The California example shows what’s possible for Canada if we get it right, said Vervaet.
“With that Low Carbon Fuel Standard being in place in California for the better part of 10 years now, the build-out of biofuel and renewable diesel capacity is really starting to take hold,” he said. “We see that transpiring now at a pretty fevered pitch in the United States, and that’s all centred on this Low Carbon Fuel Standard in California.
“Using that as a proxy, we don’t see any reason why we wouldn’t see those types of similar investments happen in Canada — as long as we get the detailed elements of the Clean Fuel Standard right.”
And that’s the current challenge facing Canada’s canola-processing sector.
The Clean Fuel Standard in its draft form contains sustainability criteria, and if that results in a lot of additional documentation requirements, it would blunt the demand signal, said Vervaet.
“We are already sustainable,” he said. “We don’t see the need for some of this other documentation.”
But it could go the other way and lead to farmers receiving credits, and that would be a win win, said Wolinetz.
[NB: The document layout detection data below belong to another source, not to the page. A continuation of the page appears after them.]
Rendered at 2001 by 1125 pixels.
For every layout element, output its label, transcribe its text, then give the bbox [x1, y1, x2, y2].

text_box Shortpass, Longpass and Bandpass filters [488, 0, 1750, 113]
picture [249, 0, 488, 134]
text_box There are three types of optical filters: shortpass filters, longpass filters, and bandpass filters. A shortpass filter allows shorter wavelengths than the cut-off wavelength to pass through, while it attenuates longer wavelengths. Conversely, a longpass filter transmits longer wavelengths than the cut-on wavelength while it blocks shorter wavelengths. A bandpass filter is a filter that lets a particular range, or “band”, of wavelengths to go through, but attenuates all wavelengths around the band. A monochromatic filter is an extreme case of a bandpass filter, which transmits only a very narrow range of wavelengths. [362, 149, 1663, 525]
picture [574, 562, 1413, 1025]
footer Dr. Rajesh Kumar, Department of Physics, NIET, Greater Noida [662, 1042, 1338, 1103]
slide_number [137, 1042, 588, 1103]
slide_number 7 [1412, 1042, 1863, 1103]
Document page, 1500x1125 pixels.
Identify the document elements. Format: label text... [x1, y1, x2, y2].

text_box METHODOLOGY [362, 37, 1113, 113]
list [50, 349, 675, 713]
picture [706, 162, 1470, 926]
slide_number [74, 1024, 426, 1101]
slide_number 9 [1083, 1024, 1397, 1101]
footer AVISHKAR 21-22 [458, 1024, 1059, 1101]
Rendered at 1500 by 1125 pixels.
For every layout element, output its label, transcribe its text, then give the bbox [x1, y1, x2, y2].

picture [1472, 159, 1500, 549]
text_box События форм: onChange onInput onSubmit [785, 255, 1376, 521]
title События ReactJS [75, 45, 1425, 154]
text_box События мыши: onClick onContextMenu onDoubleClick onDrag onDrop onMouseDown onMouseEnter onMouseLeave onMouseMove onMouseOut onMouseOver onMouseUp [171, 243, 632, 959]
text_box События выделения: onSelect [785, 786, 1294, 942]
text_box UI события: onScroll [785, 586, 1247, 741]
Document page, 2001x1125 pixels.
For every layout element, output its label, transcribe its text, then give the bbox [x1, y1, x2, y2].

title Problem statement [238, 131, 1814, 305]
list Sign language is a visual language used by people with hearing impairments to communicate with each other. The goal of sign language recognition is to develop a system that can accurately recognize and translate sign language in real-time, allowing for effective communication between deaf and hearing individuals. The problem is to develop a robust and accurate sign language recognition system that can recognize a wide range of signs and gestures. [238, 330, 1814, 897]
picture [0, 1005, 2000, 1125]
“The standard accounts for the greenhouse gas emissions along the supply chain, and it’s going to provide a reward for growers who are already doing things that reduce life cycle greenhouse gas emissions — tilling in a way that preserves soil carbon, optimizing the fertilizer they’re using,” he said.
“It will more broadly provide an incentive for people to be doing those sorts of things.”
Vervaet hopes Ottawa will listen to the canola sector as the details of the new fuel standard are worked out.
“We have some questions that need to be addressed, and there are some issues that still need to be resolved,” he said.
“We still have some concerns as a canola industry that the regulation needs to be tweaked to ensure that it does provide a proper demand signal for canola-based biofuel use in Canada.”